Lamongan | antarwakatu.com – Seorang Guru di SMPN 1 Sukodadi di bebas tugaskan usai menggunduli belasan siswinya karena tak tak menggunakan dalaman jilbab atau Ciput.
Hal itu dibenarkan Kepala SMPN 1 Sukodadi, Suharto. Saat ini EN telah ditarik ke Dinas Pendidikan Lamongan dan tak boleh mengajar.
“Itu tindakan salah. Itu sudah kami laporkan ke dinas dan sekarang gurunya sudah ditarik ke dinas untuk pembinaan. Enggak ngajar,” kata Harto saat Selasa (29-8-2023).
Harto Juga mengatakan, EN tak boleh mengajar di SMPN 1 Sukodadi hingga batas waktu yang tak ditentukan,itu semua Wewenang , ada di Dinas Pendidikan Lamongan.
“Itu semua wewenangnya ada di pimpinan ( Dinas pendidikan) satu minggu, dua minggu satu bulan, yang nentukan pimpinan,” ujar dia.

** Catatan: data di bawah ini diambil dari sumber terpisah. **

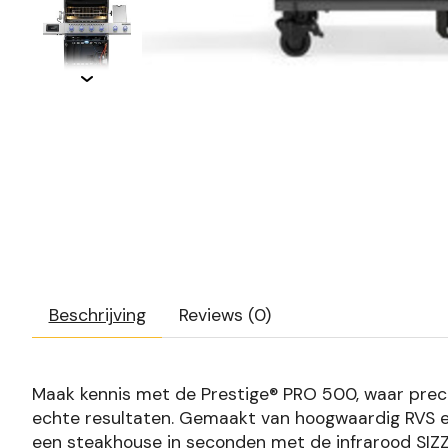
Beschrijving
Reviews (0)
Maak kennis met de Prestige® PRO 500, waar precis
echte resultaten. Gemaakt van hoogwaardig RVS en
een steakhouse in seconden met de infrarood SIZ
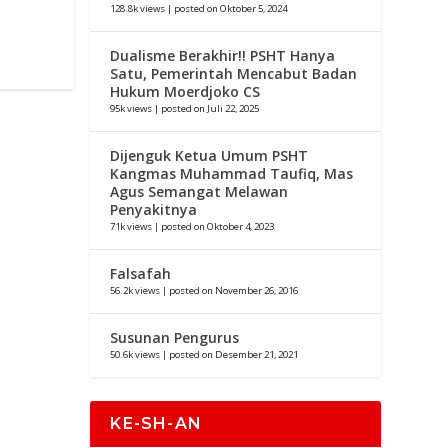
128.8k views
|
posted on Oktober 5, 2024
Dualisme Berakhir!! PSHT Hanya
Satu, Pemerintah Mencabut Badan
Hukum Moerdjoko CS
95k views
|
posted on Juli 22, 2025
Dijenguk Ketua Umum PSHT
Kangmas Muhammad Taufiq, Mas
Agus Semangat Melawan
Penyakitnya
71k views
|
posted on Oktober 4, 2023
Falsafah
56.2k views
|
posted on November 26, 2016
Susunan Pengurus
50.6k views
|
posted on Desember 21, 2021
KE-SH-AN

Namun,tak menutup kemungkinan En akan kembali mengajar disekolahnya,bila siswa-siswa yang di gunduli itu sudah menerimanya.
“Nanti kalau sudah kondusif di sekolah,anak-anak sudah menerimah nanti di kembalikan .Barangkali ,karena kami enggak tau ,saya pun juga tidak berhak “katanya.
Harto mengatakan, saat ini pihak sekolah sedang berupaya meminta bantuan Dinas Pemberdayaan Perempuan dan Perlindungan Anak (DPPPA) menyediakan psikolog, untuk mendampingi siswi korban penggundulan.
Ini kami di kantor DPPPA untuk cari bantuan psikolog untuk mendampingi anak-anak,” ujar dia.
Meski demikian, kata Harto, kini belasan siswi yang jadi korban perbuatan EN itu telah aktif bersekolah. Mereka sudah mengikuti kegiatan belajar dengan normal.
Kejadian itu bermula saat, seorang EN, guru di SMPN 1 Sukodadi, Lamongan, Jawa Timur, diduga menggunduli belasan siswi, akibat tak menggunakan dalaman jilbab atau ciput.
Kepala SMPN 1 Sukodadi, Harto mengatakan, peristiwa itu terjadi saat seorang guru berinisial EN, mengajar siswi kelas IX, Rabu (23/8).
Di kelas itu, EN mendapati 14 siswi yang mengenakan jilbab, namun tanpa menggunakan ciput di dalamnya.
Mengetahui hal itu, EN lantas menghukum belasan siswi itu dengan memotong rambut mereka menggunakan mesin cukur. Walhasil kepala para siswi itu jadi botak sebagian.
Harto mengatakan, sebenarnya tak ada aturan yang mewajibkan siswi harus mengenakan ciput, di SMPN 1 Sukodadi.
“Enggak ada [aturan menggunakan ciput] itu untuk ketertiban saja,” ujarnya.
Aksi yang dilakukan salah satu guru itu pun jadi polemik. Pasalnya, sejumlah wali murid tak terima dan protes anaknya digunduli.
Mediasi pun digelar keesokan harinya, Kamis (24/8), dengan dihadiri Harto, guru berinisial EN dan 10 wali murid yang anaknya jadi korban pembotakan.
Sementara itu, salah seorang keluarga korban, S, enggan memberikan keterangan apapun perihal kejadian ini. Ia khawatir keponakannya itu makin trauma.
“Mohon maafkan kami jika kami tidak berkenan, karena melihat dampaknya akan membuat korban trauma,” kata S.